» Supplied material:
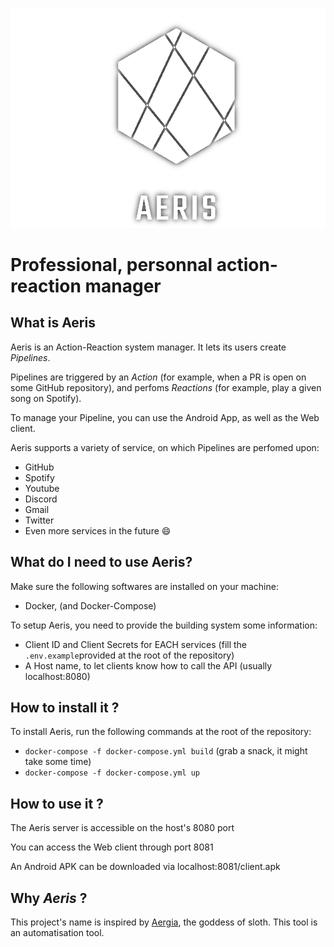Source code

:[![Aeris](assets/logo-white.png)](assets/logo-white.png)

# Professional, personnal action-reaction manager

## What is Aeris

Aeris is an Action-Reaction system manager. It lets its users create *Pipelines*.

Pipelines are triggered by an *Action* (for example, when a PR is open on some GitHub repository), and perfoms *Reactions* (for example, play a given song on Spotify).

To manage your Pipeline, you can use the Android App, as well as the Web client.

Aeris supports a variety of service, on which Pipelines are perfomed upon:

- GitHub
- Spotify
- Youtube
- Discord
- Gmail
- Twitter
- Even more services in the future :smile:

## What do I need to use Aeris?

Make sure the following softwares are installed on your machine:

- Docker, (and Docker-Compose)

To setup Aeris, you need to provide the building system some information:

- Client ID and Client Secrets for EACH services (fill the `.env.example`provided at the root of the repository)
- A Host name, to let clients know how to call the API (usually localhost:8080)

## How to install it ?

To install Aeris, run the following commands at the root of the repository:

- `docker-compose -f docker-compose.yml build` (grab a snack, it might take some time)
- `docker-compose -f docker-compose.yml up`

## How to use it ?

The Aeris server is accessible on the host's 8080 port

You can access the Web client through port 8081

An Android APK can be downloaded via localhost:8081/client.apk

## Why *Aeris* ?

This project's name is inspired by [Aergia]( https://en.wikipedia.org/wiki/Aergia), the goddess of sloth.
This tool is an automatisation tool.
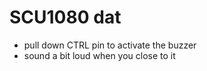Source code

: 
# SCU1080 dat 

- pull down CTRL pin to activate the buzzer 
- sound a bit loud when you close to it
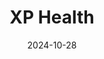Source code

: ---  
layout: startup_page  
title: "XP Health"  
id: "xphealth.co"  
permalink: "/xphealthxphealth.co10282024/"  
website: "https://www.xphealth.co/"  
funding_round: "Series B"  
funding_amount: "$33.2M"  
investors: "QED Investors, Canvas Ventures, Semper Virens, American Family Ventures, HC9 Ventures, Valor Capital Group, Manchester Story"  
about: "XP Health is a digital-first vision platform focused on eye exams and eyewear, aiming to modernize vision care. It uses customer-centric design and technology to create a better member experience and improve access, combating common frustrations with traditional vision care."  
markets: "Healthtech, Artificial Intelligence (AI), Employee Benefits, Machine Learning"  
hq: "San Carlos, California, United States"  
founded_year: "2018"  
linkedin: "https://www.linkedin.com/company/xphealth"  
twitter: "https://twitter.com/XpHealth"  
instagram: ""  
facebook: "https://www.facebook.com/xphealthcare"  
crunchbase: "https://www.crunchbase.com/organization/xp-health"  
pitchbook: "https://pitchbook.com/profiles/company/343181-98"  

date_display: "28-Oct-2024"  
date: "2024-10-28"

# SEO Optimization  
meta_title: "XP Health - Series B Funding ($33.2M)"  
meta_description: "XP Health, XP Health is a digital-first vision platform focused on eye exams and eyewear, aiming to modernize vision care. It uses customer-centric design and te..."  
meta_keywords: "XP Health, Healthtech, Artificial Intelligence (AI), Employee Benefits, Machine Learning, Series B funding"  
canonical_url: "https://startup.projectstartups.com/xphealthxphealth.co10282024/"  
---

» What to work on: Print, from the entries above, the line with "Aeris is an", the line with "You can access" and all lines between them, exactly and with nothing else.

» Task output:
Aeris is an Action-Reaction system manager. It lets its users create *Pipelines*.

Pipelines are triggered by an *Action* (for example, when a PR is open on some GitHub repository), and perfoms *Reactions* (for example, play a given song on Spotify).

To manage your Pipeline, you can use the Android App, as well as the Web client.

Aeris supports a variety of service, on which Pipelines are perfomed upon:

- GitHub
- Spotify
- Youtube
- Discord
- Gmail
- Twitter
- Even more services in the future :smile:

## What do I need to use Aeris?

Make sure the following softwares are installed on your machine:

- Docker, (and Docker-Compose)

To setup Aeris, you need to provide the building system some information:

- Client ID and Client Secrets for EACH services (fill the `.env.example`provided at the root of the repository)
- A Host name, to let clients know how to call the API (usually localhost:8080)

## How to install it ?

To install Aeris, run the following commands at the root of the repository:

- `docker-compose -f docker-compose.yml build` (grab a snack, it might take some time)
- `docker-compose -f docker-compose.yml up`

## How to use it ?

The Aeris server is accessible on the host's 8080 port

You can access the Web client through port 8081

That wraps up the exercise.